By utilizing these available advanced tools, organizations can stay one step ahead of cyber criminals and reduce their risk of falling victim to a cyber attack. An important principle is that an ounce of prevention is worth a pound of cure
- Building up a threat intelligence business is key. By gathering and analyzing data on past and current cyber threats, organizations can develop a better understanding of the types of attacks they are likely to face and take steps to prevent them.
- Monitoring user behavior and network activity to detect abnormal behavior that may indicate a cyber attack in progress.
- Use machine learning and ai algorithms to analyze large amounts of data in real-time to identify patterns and anomalies that may indicate a cyber attack.
- Deploy your own security information and event management (SIEM). SIEM tools can be used to collect and analyze security-related data from across an organization's network, including logs, event data, and alerts from security devices.
- Go on a threat hunting expedition. This involves actively searching for potential cyber threats within an organization's network. This can be done using a combination of manual techniques and automated tools, such as machine learning algorithms and SIEM.
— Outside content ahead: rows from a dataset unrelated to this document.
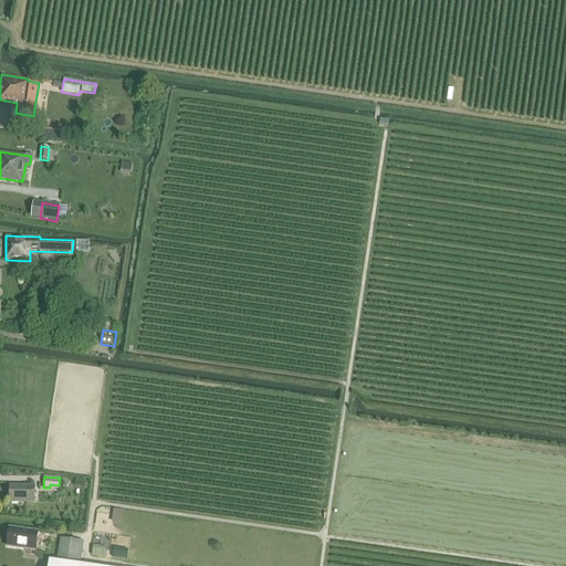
[(10,502),(33,503),(34,486),(10,486),(10,502)]
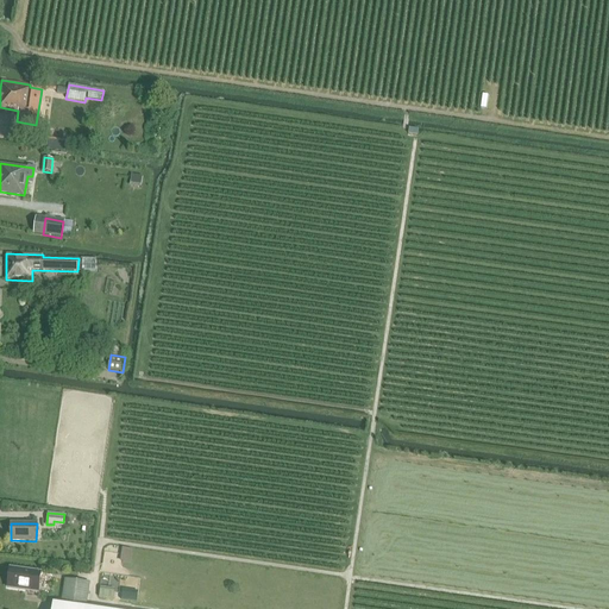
[(7,588),(38,591),(41,572),(11,569),(7,588)]
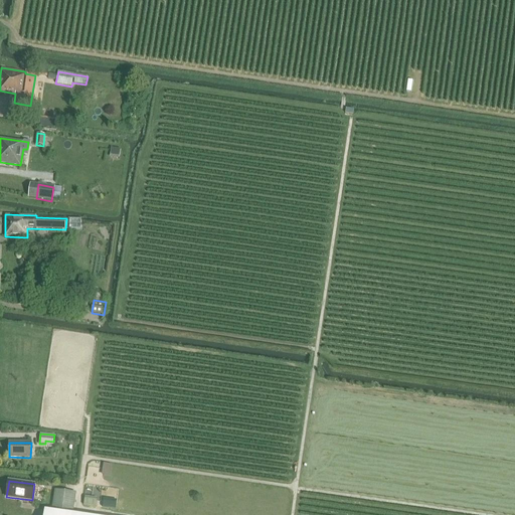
[(83,492),(99,493),(99,485),(84,484),(83,492)]
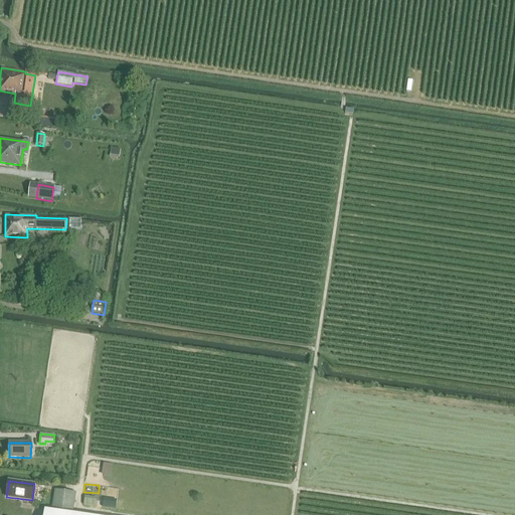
[(72,511),(75,493),(57,491),(54,509),(72,511)]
- Train your users not to click on emails or text message links. There are so many technically illiterate users on your network, (on all networks), that will click on SPAM emails and SPAM text messages to unleash all manner of evil viruses in your network. These staff members need to be aggressively trained and protected from their own naivete and lack of sophistication, or they will spell doom for your IT systems and cost your organization countless millions.